= Directions =
Could you filter the records below and return each line that holds "fire"?

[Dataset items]
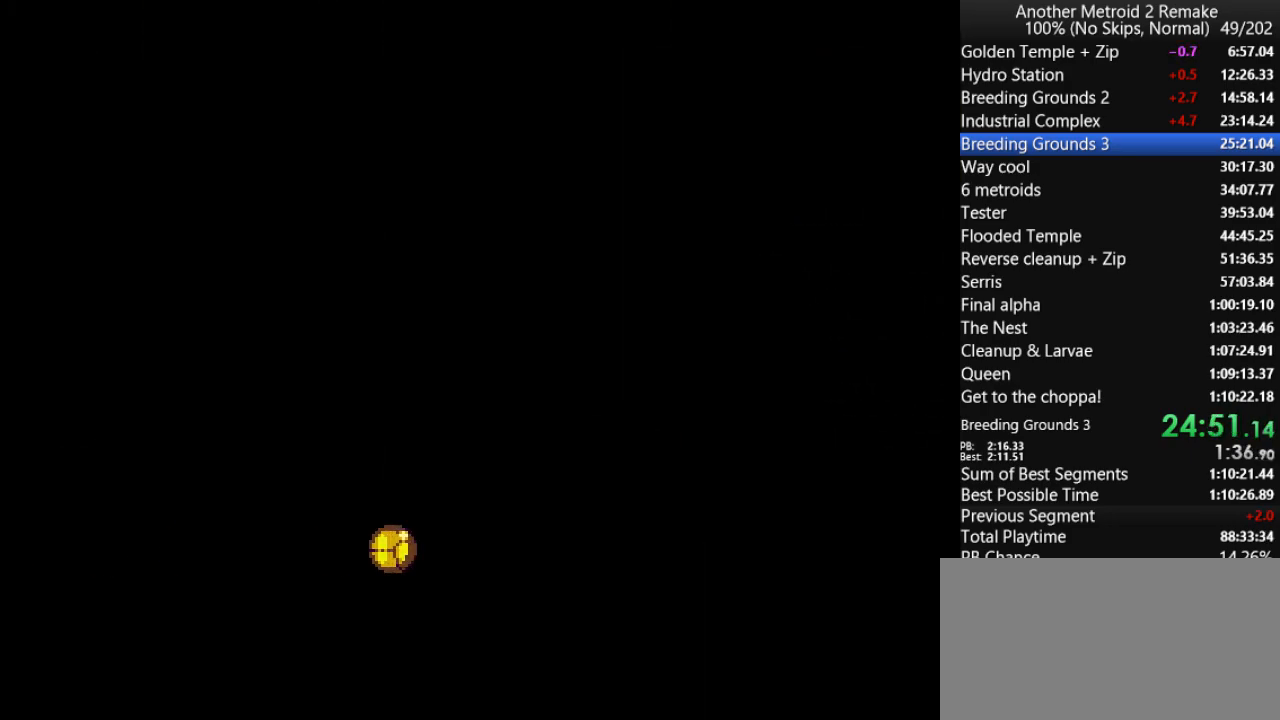
{"keys": ["left"], "events": []}
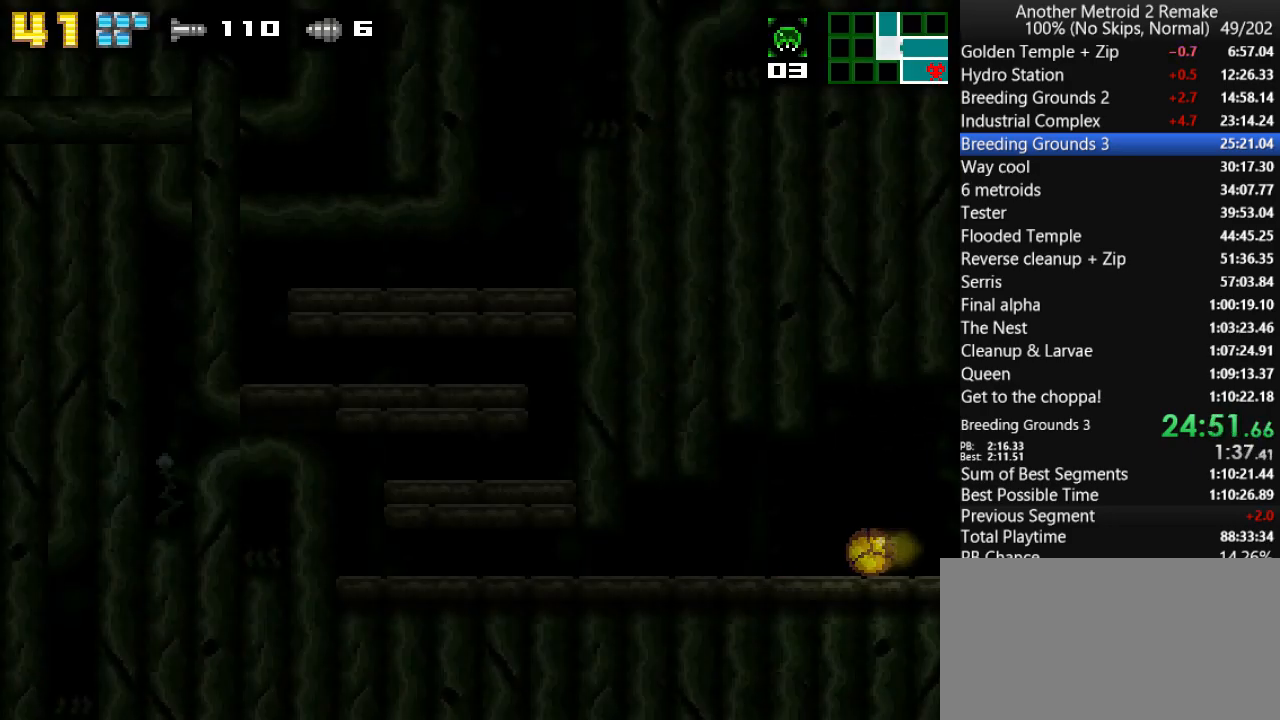
{"keys": ["left"], "events": []}
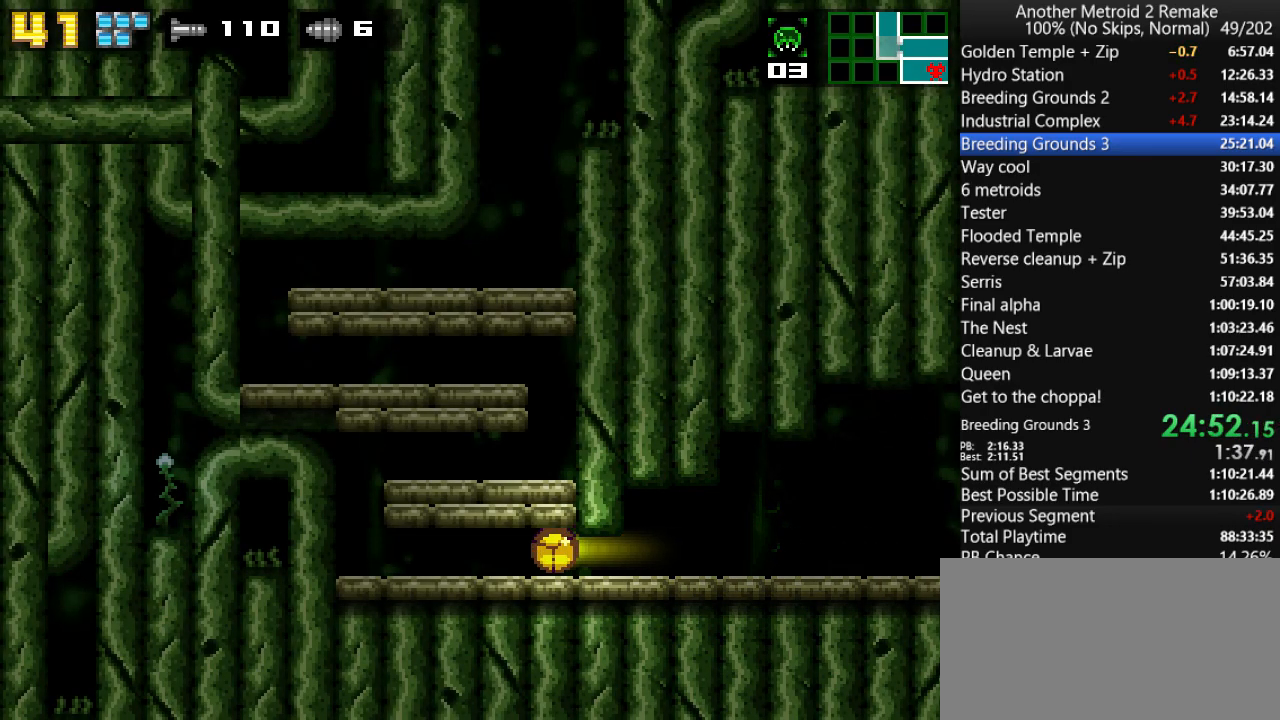
{"keys": ["jump", "right"], "events": [[350, "jump", "down"], [417, "left", "up"], [417, "right", "down"]]}
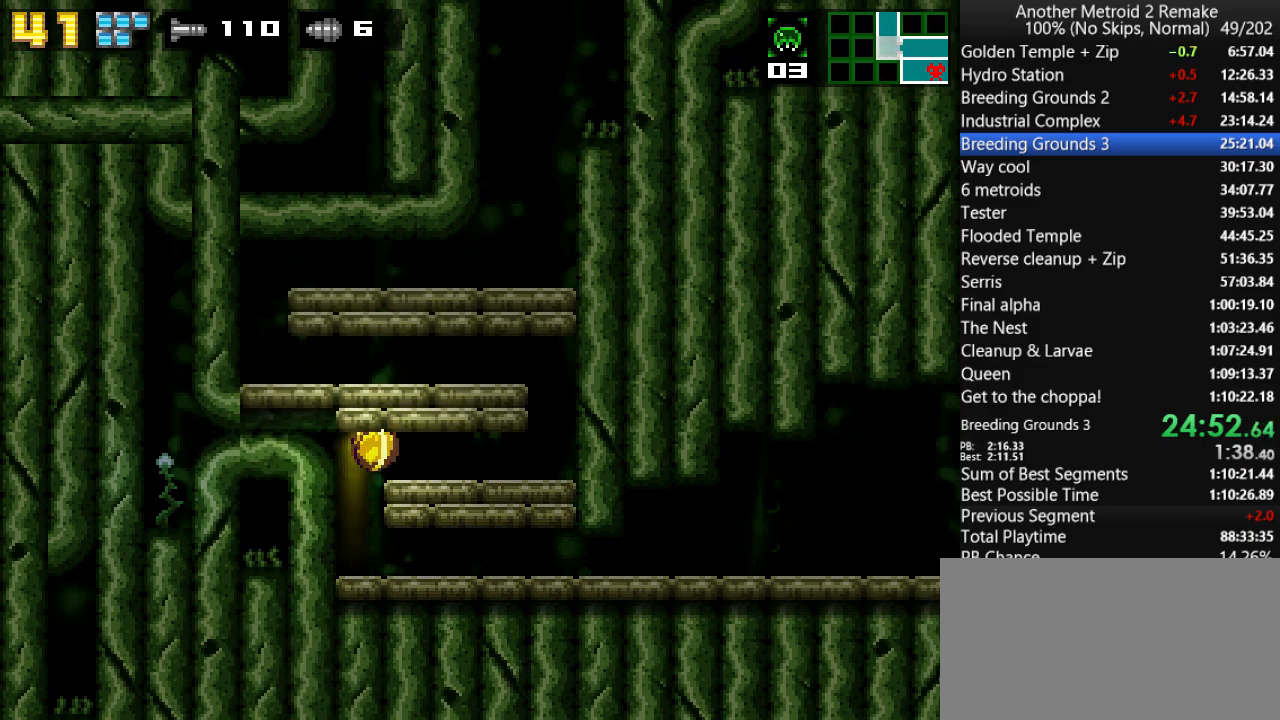
{"keys": ["jump", "left"], "events": [[17, "jump", "up"], [383, "jump", "down"], [383, "left", "down"], [383, "right", "up"]]}
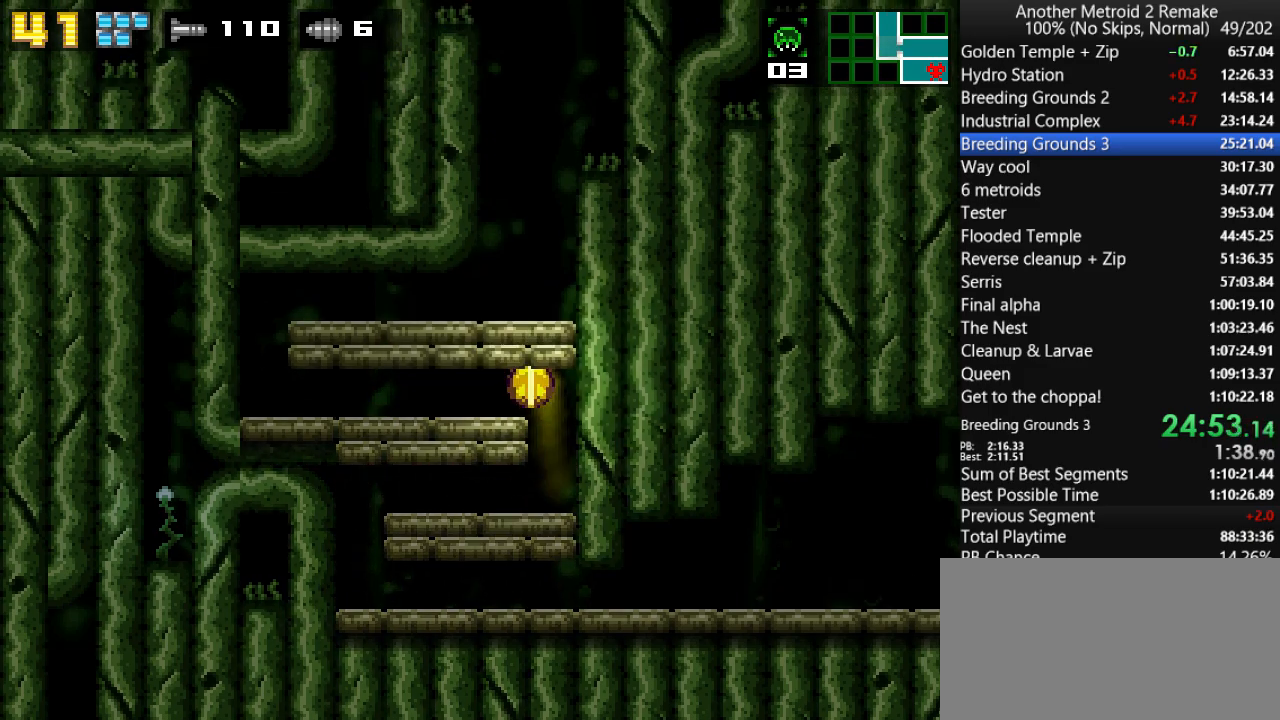
{"keys": ["jump", "left"], "events": [[100, "jump", "up"], [500, "jump", "down"]]}
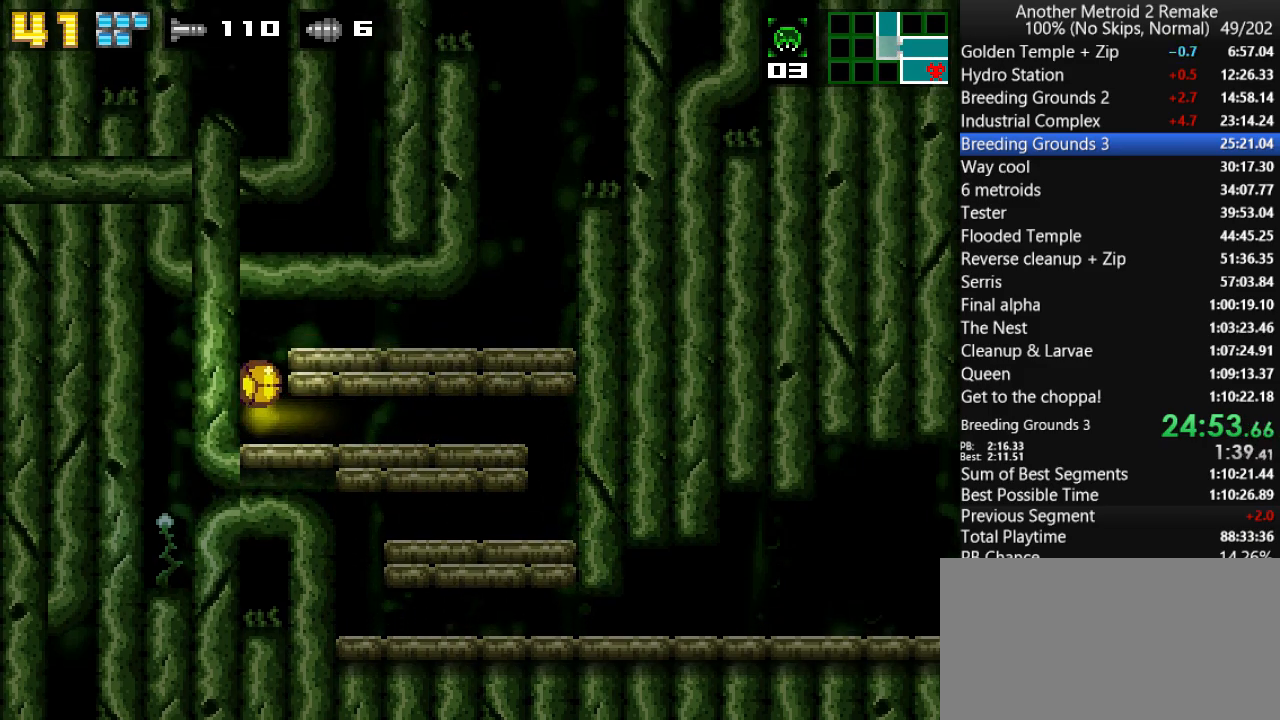
{"keys": ["right"], "events": [[33, "left", "up"], [33, "right", "down"], [167, "jump", "up"]]}
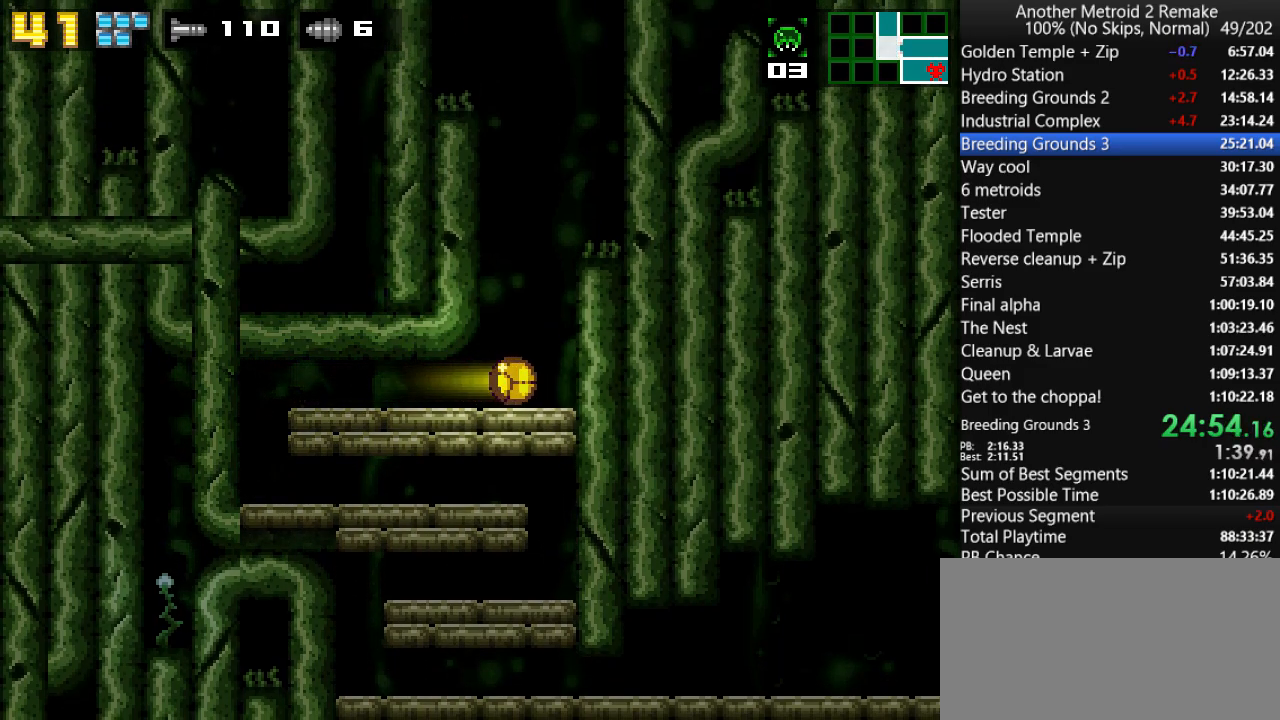
{"keys": ["fire", "jump", "morph", "up"], "events": [[50, "up", "down"], [83, "right", "up"], [117, "jump", "down"], [317, "morph", "down"], [483, "fire", "down"]]}
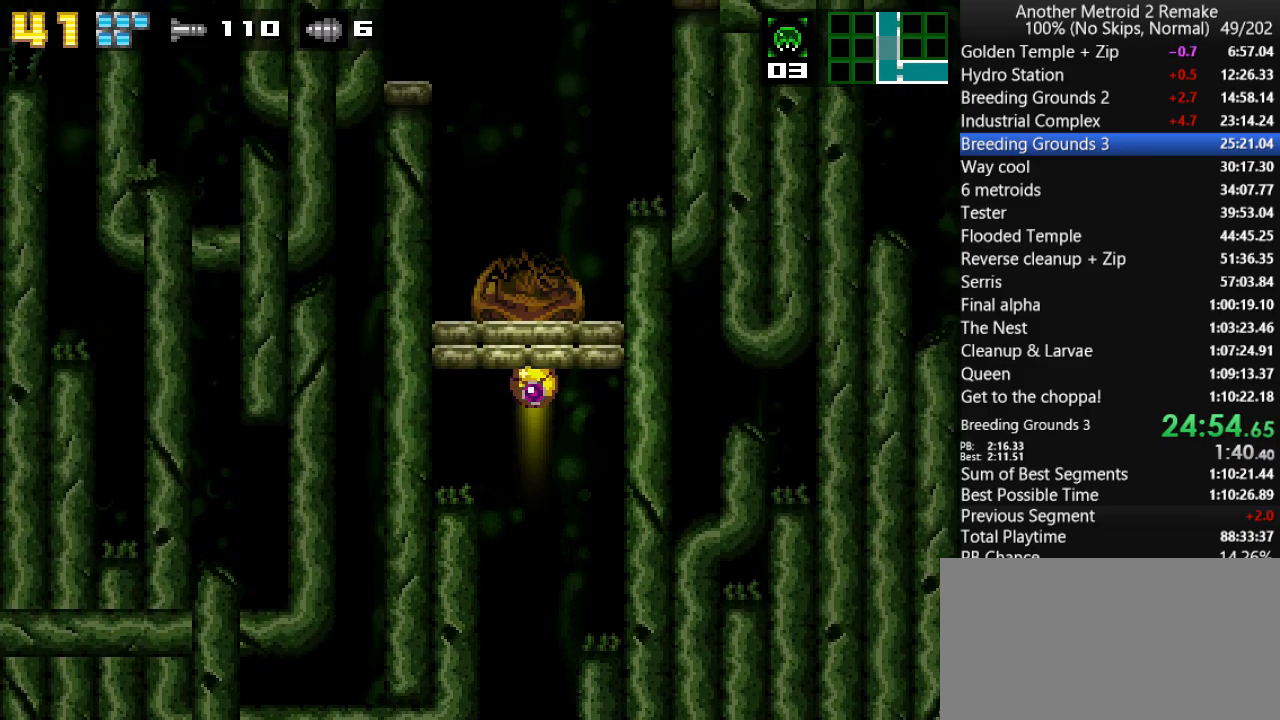
{"keys": ["left"], "events": [[83, "morph", "up"], [83, "right", "down"], [83, "up", "up"], [117, "jump", "up"], [150, "fire", "up"], [283, "up", "down"], [317, "right", "up"], [350, "left", "down"], [383, "hold", "down"], [383, "up", "up"], [500, "hold", "up"]]}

= Your response =
{"keys": ["fire", "jump", "morph", "up"], "events": [[50, "up", "down"], [83, "right", "up"], [117, "jump", "down"], [317, "morph", "down"], [483, "fire", "down"]]}
{"keys": ["left"], "events": [[83, "morph", "up"], [83, "right", "down"], [83, "up", "up"], [117, "jump", "up"], [150, "fire", "up"], [283, "up", "down"], [317, "right", "up"], [350, "left", "down"], [383, "hold", "down"], [383, "up", "up"], [500, "hold", "up"]]}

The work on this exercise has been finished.